TASK TO CARRY OUT
Format the lines below as a numbered list, leaving out the blank ones.

INPUT RECORDS
+++++
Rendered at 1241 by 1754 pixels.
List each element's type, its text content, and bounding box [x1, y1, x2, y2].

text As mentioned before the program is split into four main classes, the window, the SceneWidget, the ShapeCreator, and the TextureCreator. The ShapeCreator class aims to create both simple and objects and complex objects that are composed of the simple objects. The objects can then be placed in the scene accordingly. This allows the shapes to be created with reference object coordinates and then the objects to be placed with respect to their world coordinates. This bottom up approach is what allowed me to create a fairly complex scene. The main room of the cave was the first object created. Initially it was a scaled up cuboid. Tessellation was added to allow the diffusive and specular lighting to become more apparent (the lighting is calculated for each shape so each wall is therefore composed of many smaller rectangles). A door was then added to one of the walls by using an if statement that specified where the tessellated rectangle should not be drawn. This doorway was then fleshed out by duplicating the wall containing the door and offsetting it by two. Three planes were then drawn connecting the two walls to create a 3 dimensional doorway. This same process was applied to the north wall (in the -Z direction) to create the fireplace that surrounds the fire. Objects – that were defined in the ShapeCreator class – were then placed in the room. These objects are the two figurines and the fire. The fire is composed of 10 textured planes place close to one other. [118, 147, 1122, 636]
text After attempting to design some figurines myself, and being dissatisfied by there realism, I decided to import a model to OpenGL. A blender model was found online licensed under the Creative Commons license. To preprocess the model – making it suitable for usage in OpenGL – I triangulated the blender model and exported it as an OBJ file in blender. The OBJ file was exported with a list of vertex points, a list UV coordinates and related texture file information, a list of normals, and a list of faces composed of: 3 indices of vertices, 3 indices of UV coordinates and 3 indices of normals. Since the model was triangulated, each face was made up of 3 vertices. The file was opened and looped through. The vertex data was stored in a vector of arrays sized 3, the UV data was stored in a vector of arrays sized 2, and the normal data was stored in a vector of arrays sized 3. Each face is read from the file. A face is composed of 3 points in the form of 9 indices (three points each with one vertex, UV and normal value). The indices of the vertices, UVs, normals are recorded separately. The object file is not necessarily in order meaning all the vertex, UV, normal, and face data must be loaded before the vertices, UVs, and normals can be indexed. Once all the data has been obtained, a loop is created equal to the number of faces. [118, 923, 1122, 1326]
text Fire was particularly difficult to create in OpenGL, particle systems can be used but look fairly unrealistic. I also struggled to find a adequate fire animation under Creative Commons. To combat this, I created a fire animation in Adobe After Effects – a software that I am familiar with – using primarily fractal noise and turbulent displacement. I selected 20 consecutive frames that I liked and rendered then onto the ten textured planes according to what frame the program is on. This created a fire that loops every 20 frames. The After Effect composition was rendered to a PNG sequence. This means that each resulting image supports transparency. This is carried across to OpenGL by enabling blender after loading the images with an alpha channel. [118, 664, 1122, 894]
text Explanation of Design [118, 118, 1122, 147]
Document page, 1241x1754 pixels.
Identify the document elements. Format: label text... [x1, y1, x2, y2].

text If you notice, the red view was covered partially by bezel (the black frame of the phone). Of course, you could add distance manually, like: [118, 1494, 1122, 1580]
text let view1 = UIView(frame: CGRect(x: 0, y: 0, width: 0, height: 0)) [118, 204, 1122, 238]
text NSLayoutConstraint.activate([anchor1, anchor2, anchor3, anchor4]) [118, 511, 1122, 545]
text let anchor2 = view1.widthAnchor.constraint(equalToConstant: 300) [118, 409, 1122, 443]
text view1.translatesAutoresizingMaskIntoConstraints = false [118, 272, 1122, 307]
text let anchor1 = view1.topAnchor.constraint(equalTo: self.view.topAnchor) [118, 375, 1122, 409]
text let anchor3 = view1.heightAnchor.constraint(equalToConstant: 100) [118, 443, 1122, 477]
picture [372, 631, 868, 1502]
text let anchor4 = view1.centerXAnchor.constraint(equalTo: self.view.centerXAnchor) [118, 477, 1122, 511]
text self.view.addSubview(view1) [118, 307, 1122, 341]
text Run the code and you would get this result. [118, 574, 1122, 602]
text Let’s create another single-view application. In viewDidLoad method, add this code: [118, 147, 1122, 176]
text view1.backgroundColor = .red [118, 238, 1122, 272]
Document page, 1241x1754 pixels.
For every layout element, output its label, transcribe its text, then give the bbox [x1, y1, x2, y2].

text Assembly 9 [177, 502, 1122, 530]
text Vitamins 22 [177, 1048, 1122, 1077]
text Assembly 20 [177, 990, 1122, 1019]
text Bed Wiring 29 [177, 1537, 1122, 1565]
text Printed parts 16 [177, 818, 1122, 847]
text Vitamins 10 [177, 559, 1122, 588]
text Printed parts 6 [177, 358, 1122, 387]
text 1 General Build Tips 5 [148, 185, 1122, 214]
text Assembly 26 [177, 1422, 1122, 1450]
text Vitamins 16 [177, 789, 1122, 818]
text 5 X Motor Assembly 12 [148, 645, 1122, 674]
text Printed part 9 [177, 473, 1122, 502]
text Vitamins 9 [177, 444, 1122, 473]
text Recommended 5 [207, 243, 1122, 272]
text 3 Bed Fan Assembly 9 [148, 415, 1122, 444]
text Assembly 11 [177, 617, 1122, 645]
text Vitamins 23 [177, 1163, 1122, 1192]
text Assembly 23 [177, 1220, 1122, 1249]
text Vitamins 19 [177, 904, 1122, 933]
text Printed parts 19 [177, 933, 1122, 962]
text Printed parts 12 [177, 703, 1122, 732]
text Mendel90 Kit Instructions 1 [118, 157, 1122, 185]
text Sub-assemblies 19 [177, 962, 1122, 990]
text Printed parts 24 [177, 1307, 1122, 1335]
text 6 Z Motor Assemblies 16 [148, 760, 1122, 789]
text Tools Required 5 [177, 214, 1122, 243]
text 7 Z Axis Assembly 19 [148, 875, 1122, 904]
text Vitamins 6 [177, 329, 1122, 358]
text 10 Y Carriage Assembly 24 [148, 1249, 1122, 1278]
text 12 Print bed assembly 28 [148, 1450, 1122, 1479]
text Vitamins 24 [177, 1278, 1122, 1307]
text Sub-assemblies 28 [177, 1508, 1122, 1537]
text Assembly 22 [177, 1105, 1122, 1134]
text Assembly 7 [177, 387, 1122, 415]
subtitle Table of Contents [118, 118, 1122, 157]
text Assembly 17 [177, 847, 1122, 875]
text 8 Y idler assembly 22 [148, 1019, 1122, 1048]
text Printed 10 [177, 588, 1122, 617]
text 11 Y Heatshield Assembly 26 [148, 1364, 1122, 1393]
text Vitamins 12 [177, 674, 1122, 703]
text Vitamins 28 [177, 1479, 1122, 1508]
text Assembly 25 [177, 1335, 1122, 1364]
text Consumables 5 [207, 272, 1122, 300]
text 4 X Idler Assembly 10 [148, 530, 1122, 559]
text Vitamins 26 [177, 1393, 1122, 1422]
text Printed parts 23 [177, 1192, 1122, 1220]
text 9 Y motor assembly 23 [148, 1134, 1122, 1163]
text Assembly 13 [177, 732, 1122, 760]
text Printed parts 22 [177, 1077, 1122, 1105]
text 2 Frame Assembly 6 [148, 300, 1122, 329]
+++++
SOLUTION TO THIS EXERCISE
1. Rendered at 1241 by 1754 pixels.
2. List each element's type, its text content, and bounding box [x1, y1, x2, y2].
3. text As mentioned before the program is split into four main classes, the window, the SceneWidget, the ShapeCreator, and the TextureCreator. The ShapeCreator class aims to create both simple and objects and complex objects that are composed of the simple objects. The objects can then be placed in the scene accordingly. This allows the shapes to be created with reference object coordinates and then the objects to be placed with respect to their world coordinates. This bottom up approach is what allowed me to create a fairly complex scene. The main room of the cave was the first object created. Initially it was a scaled up cuboid. Tessellation was added to allow the diffusive and specular lighting to become more apparent (the lighting is calculated for each shape so each wall is therefore composed of many smaller rectangles). A door was then added to one of the walls by using an if statement that specified where the tessellated rectangle should not be drawn. This doorway was then fleshed out by duplicating the wall containing the door and offsetting it by two. Three planes were then drawn connecting the two walls to create a 3 dimensional doorway. This same process was applied to the north wall (in the -Z direction) to create the fireplace that surrounds the fire. Objects – that were defined in the ShapeCreator class – were then placed in the room. These objects are the two figurines and the fire. The fire is composed of 10 textured planes place close to one other. [118, 147, 1122, 636]
4. text After attempting to design some figurines myself, and being dissatisfied by there realism, I decided to import a model to OpenGL. A blender model was found online licensed under the Creative Commons license. To preprocess the model – making it suitable for usage in OpenGL – I triangulated the blender model and exported it as an OBJ file in blender. The OBJ file was exported with a list of vertex points, a list UV coordinates and related texture file information, a list of normals, and a list of faces composed of: 3 indices of vertices, 3 indices of UV coordinates and 3 indices of normals. Since the model was triangulated, each face was made up of 3 vertices. The file was opened and looped through. The vertex data was stored in a vector of arrays sized 3, the UV data was stored in a vector of arrays sized 2, and the normal data was stored in a vector of arrays sized 3. Each face is read from the file. A face is composed of 3 points in the form of 9 indices (three points each with one vertex, UV and normal value). The indices of the vertices, UVs, normals are recorded separately. The object file is not necessarily in order meaning all the vertex, UV, normal, and face data must be loaded before the vertices, UVs, and normals can be indexed. Once all the data has been obtained, a loop is created equal to the number of faces. [118, 923, 1122, 1326]
5. text Fire was particularly difficult to create in OpenGL, particle systems can be used but look fairly unrealistic. I also struggled to find a adequate fire animation under Creative Commons. To combat this, I created a fire animation in Adobe After Effects – a software that I am familiar with – using primarily fractal noise and turbulent displacement. I selected 20 consecutive frames that I liked and rendered then onto the ten textured planes according to what frame the program is on. This created a fire that loops every 20 frames. The After Effect composition was rendered to a PNG sequence. This means that each resulting image supports transparency. This is carried across to OpenGL by enabling blender after loading the images with an alpha channel. [118, 664, 1122, 894]
6. text Explanation of Design [118, 118, 1122, 147]
7. Document page, 1241x1754 pixels.
8. Identify the document elements. Format: label text... [x1, y1, x2, y2].
9. text If you notice, the red view was covered partially by bezel (the black frame of the phone). Of course, you could add distance manually, like: [118, 1494, 1122, 1580]
10. text let view1 = UIView(frame: CGRect(x: 0, y: 0, width: 0, height: 0)) [118, 204, 1122, 238]
11. text NSLayoutConstraint.activate([anchor1, anchor2, anchor3, anchor4]) [118, 511, 1122, 545]
12. text let anchor2 = view1.widthAnchor.constraint(equalToConstant: 300) [118, 409, 1122, 443]
13. text view1.translatesAutoresizingMaskIntoConstraints = false [118, 272, 1122, 307]
14. text let anchor1 = view1.topAnchor.constraint(equalTo: self.view.topAnchor) [118, 375, 1122, 409]
15. text let anchor3 = view1.heightAnchor.constraint(equalToConstant: 100) [118, 443, 1122, 477]
16. picture [372, 631, 868, 1502]
17. text let anchor4 = view1.centerXAnchor.constraint(equalTo: self.view.centerXAnchor) [118, 477, 1122, 511]
18. text self.view.addSubview(view1) [118, 307, 1122, 341]
19. text Run the code and you would get this result. [118, 574, 1122, 602]
20. text Let’s create another single-view application. In viewDidLoad method, add this code: [118, 147, 1122, 176]
21. text view1.backgroundColor = .red [118, 238, 1122, 272]
22. Document page, 1241x1754 pixels.
23. For every layout element, output its label, transcribe its text, then give the bbox [x1, y1, x2, y2].
24. text Assembly 9 [177, 502, 1122, 530]
25. text Vitamins 22 [177, 1048, 1122, 1077]
26. text Assembly 20 [177, 990, 1122, 1019]
27. text Bed Wiring 29 [177, 1537, 1122, 1565]
28. text Printed parts 16 [177, 818, 1122, 847]
29. text Vitamins 10 [177, 559, 1122, 588]
30. text Printed parts 6 [177, 358, 1122, 387]
31. text 1 General Build Tips 5 [148, 185, 1122, 214]
32. text Assembly 26 [177, 1422, 1122, 1450]
33. text Vitamins 16 [177, 789, 1122, 818]
34. text 5 X Motor Assembly 12 [148, 645, 1122, 674]
35. text Printed part 9 [177, 473, 1122, 502]
36. text Vitamins 9 [177, 444, 1122, 473]
37. text Recommended 5 [207, 243, 1122, 272]
38. text 3 Bed Fan Assembly 9 [148, 415, 1122, 444]
39. text Assembly 11 [177, 617, 1122, 645]
40. text Vitamins 23 [177, 1163, 1122, 1192]
41. text Assembly 23 [177, 1220, 1122, 1249]
42. text Vitamins 19 [177, 904, 1122, 933]
43. text Printed parts 19 [177, 933, 1122, 962]
44. text Printed parts 12 [177, 703, 1122, 732]
45. text Mendel90 Kit Instructions 1 [118, 157, 1122, 185]
46. text Sub-assemblies 19 [177, 962, 1122, 990]
47. text Printed parts 24 [177, 1307, 1122, 1335]
48. text 6 Z Motor Assemblies 16 [148, 760, 1122, 789]
49. text Tools Required 5 [177, 214, 1122, 243]
50. text 7 Z Axis Assembly 19 [148, 875, 1122, 904]
51. text Vitamins 6 [177, 329, 1122, 358]
52. text 10 Y Carriage Assembly 24 [148, 1249, 1122, 1278]
53. text 12 Print bed assembly 28 [148, 1450, 1122, 1479]
54. text Vitamins 24 [177, 1278, 1122, 1307]
55. text Sub-assemblies 28 [177, 1508, 1122, 1537]
56. text Assembly 22 [177, 1105, 1122, 1134]
57. text Assembly 7 [177, 387, 1122, 415]
58. subtitle Table of Contents [118, 118, 1122, 157]
59. text Assembly 17 [177, 847, 1122, 875]
60. text 8 Y idler assembly 22 [148, 1019, 1122, 1048]
61. text Printed 10 [177, 588, 1122, 617]
62. text 11 Y Heatshield Assembly 26 [148, 1364, 1122, 1393]
63. text Vitamins 12 [177, 674, 1122, 703]
64. text Vitamins 28 [177, 1479, 1122, 1508]
65. text Assembly 25 [177, 1335, 1122, 1364]
66. text Consumables 5 [207, 272, 1122, 300]
67. text 4 X Idler Assembly 10 [148, 530, 1122, 559]
68. text Vitamins 26 [177, 1393, 1122, 1422]
69. text Printed parts 23 [177, 1192, 1122, 1220]
70. text 9 Y motor assembly 23 [148, 1134, 1122, 1163]
71. text Assembly 13 [177, 732, 1122, 760]
72. text Printed parts 22 [177, 1077, 1122, 1105]
73. text 2 Frame Assembly 6 [148, 300, 1122, 329]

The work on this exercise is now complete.